Rembrandt is one of the great artists who is known to the world by his first name. His father's name was Gerrit Harmens and he was called Harmens van Rijn (by the Rhine). According to a custom of those days the name frequently told where the man lived. His son was called Rembrandt Harmenszoon van Rijn, meaning Rembrandt, son of Harmens by the Rhine.
Rembrandt's great love for good pictures, and his desire to draw, caused his parents to send him to an artist to study. He studied with this teacher at home for three years. Then he spent several months in Amsterdam studying, but finally decided that nature should be his teacher. He was then only sixteen years old, but he fitted up the little room in the mill as a studio, and here he continued his study. He painted his father, his mother, and his brothers and sisters many times. Then he painted his own portrait by looking in a mirror, and, by assuming various attitudes and different expressions, he received much valuable practice which, later on, helped him greatly.
His first great work was a portrait of his mother, painted when he was twenty-three years old. Two years later he went to Amsterdam, where his pictures brought large prices and pupils flocked to him from all parts of Europe. Once he painted a window with- a servant standing near it that was - so real it deceived every one.

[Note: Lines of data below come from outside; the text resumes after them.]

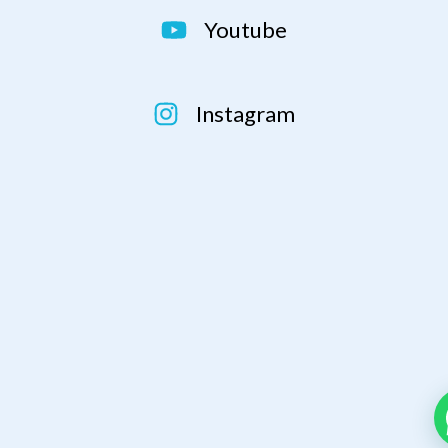
Youtube
Instagram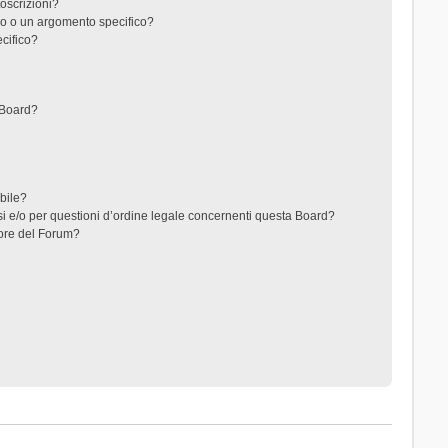
toscrizioni?
o o un argomento specifico?
cifico?
 Board?
ibile?
i e/o per questioni d’ordine legale concernenti questa Board?
ore del Forum?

About this time he married the beautiful Saskia, whose picture he has painted so many times. His home was furnished extravagantly, and nothing was too good to give Saskia.
There are three great paintings by Rembrandt which mark three epochs in his life. The first was "The Anatomy Lesson," painted for Doctor Tulp, representing the Professor of Anatomy lecturing to his class. It is said that Rembrandt hid behind a curtain and, without their knowledge, observed the class during several lessons that he might secure natural expressions and positions. This picture was painted shortly after his marriage to Saskia, and through it he became famous. It -marks the beginning of the happiest part of his life.

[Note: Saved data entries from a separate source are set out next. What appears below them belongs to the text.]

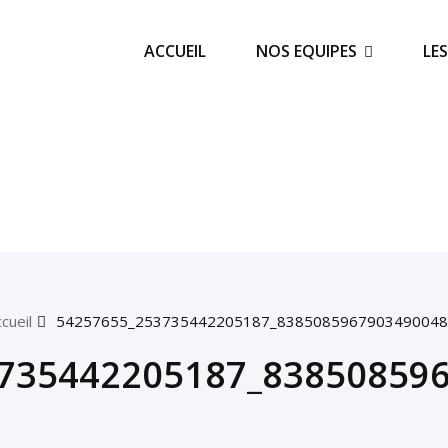
ACCUEIL
NOS EQUIPES
LE
cueil
54257655_253735442205187_8385085967903490048
735442205187_83850859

The second great painting was the " Night Watch," which was not appreciated because he failed to give all the figures equal prominence. This picture marks the beginning of his fall from favor, and it was about this time that his wife, Saskia, died.

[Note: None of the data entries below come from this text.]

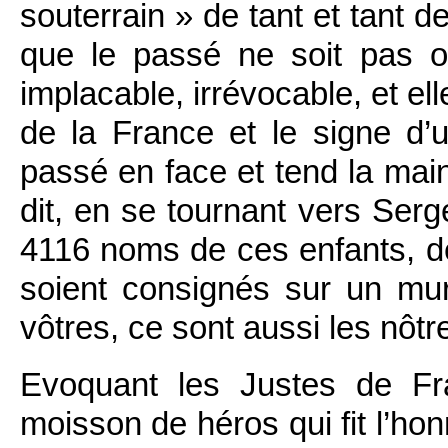
souterrain » de tant et tant d
que le passé ne soit pas oub
implacable, irrévocable, et el
de la France et le signe d’
passé en face et tend la main
dit, en se tournant vers Serge
4116 noms de ces enfants, de
soient consignés sur un mu
vôtres, ce sont aussi les nôtr
Evoquant les Justes de Franc
moisson de héros qui fit l’ho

Crushed by both sorrow and misfortune, Rembrandt still continued to paint. His choice of subjects, however, changed noticeably. He now painted more of the sorrow, poverty, and distress of life. His house, with all its beautiful furnishings, was sold.
Then came his great painting, " The Syndics of the Cloth Hall," in which he seems to have concentrated all his wonderful genius. But, masterpiece that it is, the picture won no popularity, and so the last years of Rembrandt's life were spent in increasing poverty and sadness.
Other noted pictures by Rembrandt are : " Christ Blessing Little Children," "Sacrifice of Abraham," " Portrait of an Old Woman," "The Mill," " Saskia," and "Supper at Emmaus."
Questions about the artist. Who painted this picture? Why was he so named? Why do we know so little about him? Where is it believed that Rembrandt first studied light and shade? What other training did he have? How did he paint his own portrait? What was his first great painting? Tell something which illustrates how well he could paint. Was the greatness of " The Syndics of the Cloth Hall " appreciated when it appeared?